Matthews Asia's Kenichi Amaki assesses the pace of change in Japan.
The need for an improvement in Japanese corporate governance is not a new topic, and it has received a lot of attention in recent years. However, change never happens quickly in Japan and some investors are now asking whether it's making decent headway.
Corporate governance progress should not be underestimated: According to a recent survey by Japan Investors Relations Association, some 60% of companies said they now have a capital policy in place - up from 32% in 2015 - while some 57% have a return on equity (ROE) target. In comparison, when I visited Japanese companies 15 years ago, many managers wouldn't know what ROE was and what it meant for investors. Today many of them do have written ROE targets in their presentation materials and understand that it is important for investors.
The same survey also showed that some 44% of companies are now aware of the cost of equity, though I somewhat doubt that this is true. Five to 10 years ago, the cost of equity was a completely foreign concept to the typical Japanese company -- for them equity was free money, money they didn't have to pay back. Nowadays, some at least, know there is a certain cost.
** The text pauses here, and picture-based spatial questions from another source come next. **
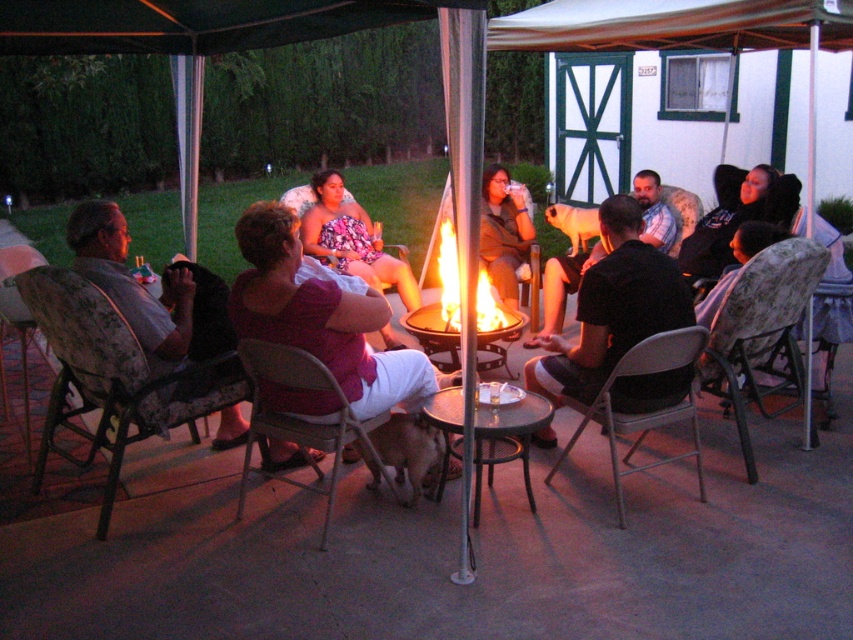
Question: Estimate the real-world distances between objects in this image. Which object is closer to the brown leather jacket at center?

Choices:
 (A) floral fabric chair at left
 (B) pink fabric shirt at center
 (C) matte black shirt at center
 (D) floral fabric chair at lower right

Answer: (D)

Question: Considering the real-world distances, which object is closest to the patterned fabric chair at center?

Choices:
 (A) dark brown hair at upper right
 (B) pink fabric shirt at center
 (C) dark brown shirt at center
 (D) floral fabric chair at lower right

Answer: (D)

Question: Does pink fabric shirt at center appear on the left side of floral fabric chair at left?

Choices:
 (A) yes
 (B) no

Answer: (B)

Question: Does floral-patterned fabric chair at left have a smaller size compared to floral fabric chair at lower right?

Choices:
 (A) yes
 (B) no

Answer: (B)

Question: Can you confirm if matte black shirt at center is positioned to the right of floral fabric dress at center?

Choices:
 (A) yes
 (B) no

Answer: (A)

Question: Based on their relative distances, which object is nearer to the floral-patterned fabric chair at left?

Choices:
 (A) matte black shirt at center
 (B) dark brown hair at upper right
 (C) pink fabric shirt at center
 (D) dark brown shirt at center

Answer: (C)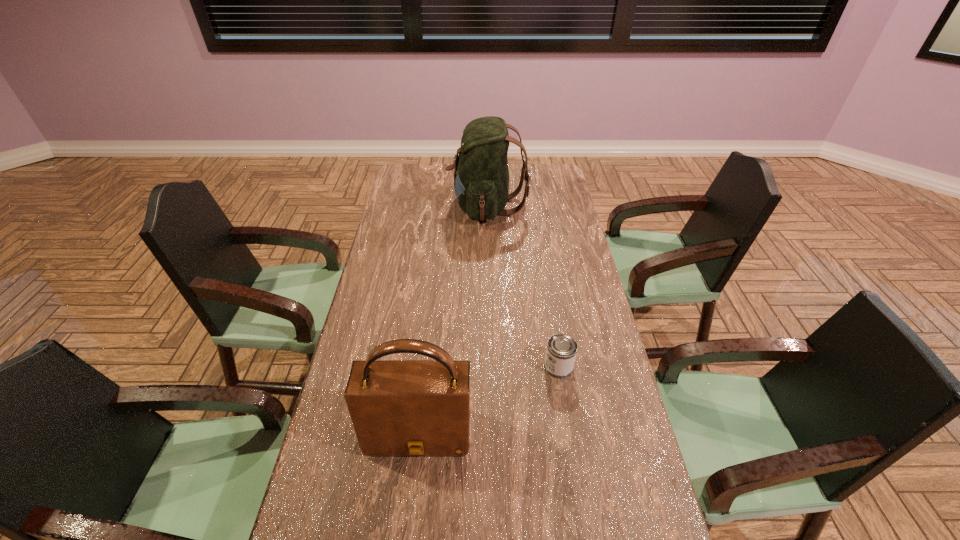
Where is `object positioned at the left edge`? The image size is (960, 540). object positioned at the left edge is located at coordinates (398, 407).

Image resolution: width=960 pixels, height=540 pixels. Find the location of `object at the right edge`. object at the right edge is located at coordinates (561, 351).

At what (x,y) coordinates should I click in order to perform the action: click on vacant area at the left edge. Please return your answer as a coordinate pair (x, y). The width and height of the screenshot is (960, 540). Looking at the image, I should click on (406, 207).

The image size is (960, 540). What are the coordinates of `vacant space in between the can and the backpack` in the screenshot? It's located at (523, 287).

I want to click on free spot between the nearest object and the second farthest object, so click(489, 400).

Locate an element on the screen. The width and height of the screenshot is (960, 540). free space that is in between the shoulder bag and the backpack is located at coordinates (453, 320).

This screenshot has height=540, width=960. I want to click on vacant area that lies between the shoulder bag and the shortest object, so click(489, 400).

Where is `free space between the can and the farthest object`? The width and height of the screenshot is (960, 540). free space between the can and the farthest object is located at coordinates (523, 287).

Find the location of a particular element. The image size is (960, 540). free space between the farthest object and the can is located at coordinates (523, 287).

Find the location of a particular element. the closest object to the farthest object is located at coordinates (561, 351).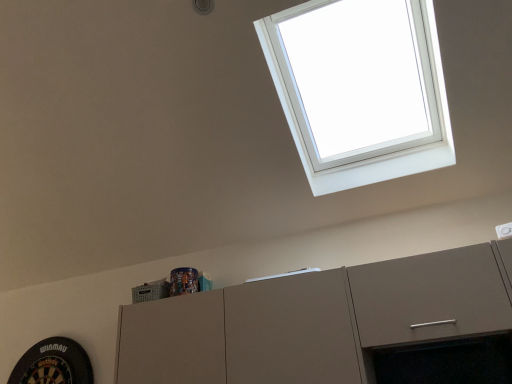
The height and width of the screenshot is (384, 512). What are the coordinates of `white plastic window at upper right` in the screenshot? It's located at (360, 89).

The image size is (512, 384). What do you see at coordinates (360, 89) in the screenshot?
I see `white plastic window at upper right` at bounding box center [360, 89].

However, we should not tar all companies with the same brush: Those companies that have large overseas operations, or derive a large portion of their revenues from outside of Japan, tend to have better corporate governance practices in place. This is because they operate in environments in which they are required to follow governance rules. Domestic firms, which have not been subject to the same extent of foreign competition, tend to be unaware -but not ignorant- of the generally accepted corporate governance practices.
Recently, we have been able to engage with some companies that previously did not meet with investors, and I have also witnessed some improvement in how companies disclose information.
Company managers appear to be thinking more deeply about the business' capital structure, which is being demonstrated in their share buy-back announcements.
Meanwhile a lot of companies have multiple independent directors these days, which is impacting the nature of conversations at Japanese board meetings. It's true that many companies are just trying to fulfil the number that is stipulated by the corporate governance code, but at least there is now some awareness that corporate governance can no longer be ignored. It is slowly, but surely moving ahead and it is likely to lead to improved returns on capital going forward.
We are already seeing higher dividends and stronger share buybacks, but we still have a long way to go. Japan's corporate governance reforms might not be charging ahead, but as we all know from the story of the hare and the tortoise, speed is not always the key factor in winning. The truth is that change takes time in Japan and investors will need to be patient to reap the rewards.